For food producers in Northern Ireland, Great Britain is the biggest customer for its food exports, and this will not be adversely affected by Brexit or COVID-19. The Republic of Ireland imports and exports food & beverage products to Northern Ireland to the value of €642 million and €745 million, respectively. This trade will be challenged by any Brexit outcome and COVID-19 has obviously created even more challenges for companies involved in the sector.

However, COVID-19 will pass, and over the next 18 months we are likely to see a gradual recovery in all economies, but it could be 2022 before the impact, but not the memory, is left behind. Meanwhile, the focus has got to remain on producing as much food as possible to the highest standards possible on the island of Ireland.

About Jim Power

Jim Power

Jim Power is Chief Economist for Aviva Ireland. He was previously Treasury Economist at AIB Group (1987-1991), Chief Economist at Bank of Ireland Group (1992-2000) and Chief Economist at Friends First Group, which was previously owned by the Dutch insurance company Achmea (2000 to 2018).

He is owner manager of Jim Power Economics Limited, an economic and financial consultancy that he set up in 2010. The company carries out consultancy projects, public speaking, and training for a variety of public and private sector entities.

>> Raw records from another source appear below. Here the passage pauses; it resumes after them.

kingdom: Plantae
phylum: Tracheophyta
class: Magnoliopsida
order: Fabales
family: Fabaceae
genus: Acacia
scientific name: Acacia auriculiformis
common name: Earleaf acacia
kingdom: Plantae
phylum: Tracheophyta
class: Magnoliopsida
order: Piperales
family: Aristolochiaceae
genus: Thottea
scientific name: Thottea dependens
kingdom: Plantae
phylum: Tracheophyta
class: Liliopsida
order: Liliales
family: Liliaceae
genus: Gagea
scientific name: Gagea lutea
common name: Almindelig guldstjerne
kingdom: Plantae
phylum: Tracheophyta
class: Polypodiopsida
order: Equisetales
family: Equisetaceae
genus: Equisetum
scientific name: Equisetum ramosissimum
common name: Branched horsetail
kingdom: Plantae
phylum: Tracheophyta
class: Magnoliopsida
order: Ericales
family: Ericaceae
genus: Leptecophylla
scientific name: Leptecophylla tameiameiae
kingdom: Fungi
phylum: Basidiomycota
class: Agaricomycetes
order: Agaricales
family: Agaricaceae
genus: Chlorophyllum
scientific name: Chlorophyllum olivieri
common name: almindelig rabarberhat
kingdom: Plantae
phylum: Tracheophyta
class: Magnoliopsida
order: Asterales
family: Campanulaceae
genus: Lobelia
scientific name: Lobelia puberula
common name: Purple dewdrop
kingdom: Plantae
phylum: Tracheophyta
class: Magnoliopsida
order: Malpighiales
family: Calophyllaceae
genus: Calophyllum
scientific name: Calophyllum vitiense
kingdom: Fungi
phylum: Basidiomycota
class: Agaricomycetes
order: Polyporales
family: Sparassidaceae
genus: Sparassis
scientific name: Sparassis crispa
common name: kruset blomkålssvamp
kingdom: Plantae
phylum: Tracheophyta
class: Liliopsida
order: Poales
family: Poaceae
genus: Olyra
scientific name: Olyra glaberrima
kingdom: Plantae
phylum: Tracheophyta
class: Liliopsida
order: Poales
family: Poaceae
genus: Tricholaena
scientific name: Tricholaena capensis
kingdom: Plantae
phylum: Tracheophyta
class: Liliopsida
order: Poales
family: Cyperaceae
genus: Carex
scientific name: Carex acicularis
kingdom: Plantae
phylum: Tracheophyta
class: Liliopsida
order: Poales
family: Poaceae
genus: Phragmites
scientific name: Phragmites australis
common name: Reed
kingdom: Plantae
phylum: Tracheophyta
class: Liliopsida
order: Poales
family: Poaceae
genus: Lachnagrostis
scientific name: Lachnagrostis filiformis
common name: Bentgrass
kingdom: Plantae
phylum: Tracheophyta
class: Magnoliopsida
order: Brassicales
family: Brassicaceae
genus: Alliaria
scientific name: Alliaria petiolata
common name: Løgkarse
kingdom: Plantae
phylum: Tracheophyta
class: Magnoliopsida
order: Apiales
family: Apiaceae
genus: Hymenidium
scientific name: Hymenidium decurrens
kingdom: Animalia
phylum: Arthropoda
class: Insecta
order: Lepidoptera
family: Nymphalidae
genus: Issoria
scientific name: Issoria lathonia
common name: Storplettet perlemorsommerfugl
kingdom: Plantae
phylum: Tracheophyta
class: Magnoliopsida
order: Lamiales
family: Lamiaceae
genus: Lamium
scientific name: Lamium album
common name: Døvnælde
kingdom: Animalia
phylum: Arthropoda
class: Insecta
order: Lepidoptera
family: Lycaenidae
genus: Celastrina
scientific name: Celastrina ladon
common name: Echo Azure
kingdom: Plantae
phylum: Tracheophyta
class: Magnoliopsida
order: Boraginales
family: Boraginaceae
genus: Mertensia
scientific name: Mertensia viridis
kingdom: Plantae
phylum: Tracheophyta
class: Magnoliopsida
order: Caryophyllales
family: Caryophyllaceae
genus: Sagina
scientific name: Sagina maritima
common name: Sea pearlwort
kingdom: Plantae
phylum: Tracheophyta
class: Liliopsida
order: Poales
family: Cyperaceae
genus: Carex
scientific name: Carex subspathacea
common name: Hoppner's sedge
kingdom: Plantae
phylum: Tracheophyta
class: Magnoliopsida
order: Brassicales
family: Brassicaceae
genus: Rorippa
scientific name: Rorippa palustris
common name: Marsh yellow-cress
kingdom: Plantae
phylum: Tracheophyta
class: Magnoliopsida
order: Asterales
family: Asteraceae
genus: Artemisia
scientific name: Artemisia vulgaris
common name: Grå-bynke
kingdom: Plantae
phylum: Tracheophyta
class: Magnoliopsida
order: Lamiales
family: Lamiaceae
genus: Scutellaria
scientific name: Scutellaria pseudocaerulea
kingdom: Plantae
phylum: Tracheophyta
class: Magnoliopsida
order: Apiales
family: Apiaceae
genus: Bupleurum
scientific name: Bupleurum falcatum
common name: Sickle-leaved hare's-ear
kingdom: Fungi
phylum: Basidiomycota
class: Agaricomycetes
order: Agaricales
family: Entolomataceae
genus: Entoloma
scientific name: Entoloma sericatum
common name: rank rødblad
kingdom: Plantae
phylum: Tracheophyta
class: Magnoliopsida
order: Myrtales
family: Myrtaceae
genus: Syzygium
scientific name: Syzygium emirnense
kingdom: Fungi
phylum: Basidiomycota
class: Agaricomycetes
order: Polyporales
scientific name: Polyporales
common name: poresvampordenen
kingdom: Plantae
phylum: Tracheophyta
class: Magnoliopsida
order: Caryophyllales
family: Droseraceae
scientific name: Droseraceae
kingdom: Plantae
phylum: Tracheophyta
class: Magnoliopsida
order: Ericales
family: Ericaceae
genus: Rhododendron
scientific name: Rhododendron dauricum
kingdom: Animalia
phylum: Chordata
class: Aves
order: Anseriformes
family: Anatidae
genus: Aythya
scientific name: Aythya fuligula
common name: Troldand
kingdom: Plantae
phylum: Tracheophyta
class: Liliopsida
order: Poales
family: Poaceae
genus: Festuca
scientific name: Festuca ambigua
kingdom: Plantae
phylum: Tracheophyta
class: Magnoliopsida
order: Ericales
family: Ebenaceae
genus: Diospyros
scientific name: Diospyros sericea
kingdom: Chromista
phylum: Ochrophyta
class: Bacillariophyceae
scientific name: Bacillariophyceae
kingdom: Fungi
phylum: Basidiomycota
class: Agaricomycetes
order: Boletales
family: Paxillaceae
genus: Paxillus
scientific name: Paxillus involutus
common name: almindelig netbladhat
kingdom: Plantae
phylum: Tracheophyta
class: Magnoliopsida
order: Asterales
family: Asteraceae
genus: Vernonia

He writes a weekly column in the Irish Examiner; is Chairman of Love Irish Food and he was Chairman of Three Rock Capital Management, an investment company, until it was purchased by Julius Baer in January 2020. He is a member of the Institute of Directors in Ireland.

He is the author of the Society of the Irish Motor Industry (SIMI) Quarterly Motor Industry Review and the Aviva Ireland Economic Outlook.

He is a graduate of UCD and holds a Bachelor of Arts in Economics and Politics, and a Master of Economic Science Degree from that college. He lectures part-time on the MSc Management and the full-time MBA at Smurfit School of Business, UCD.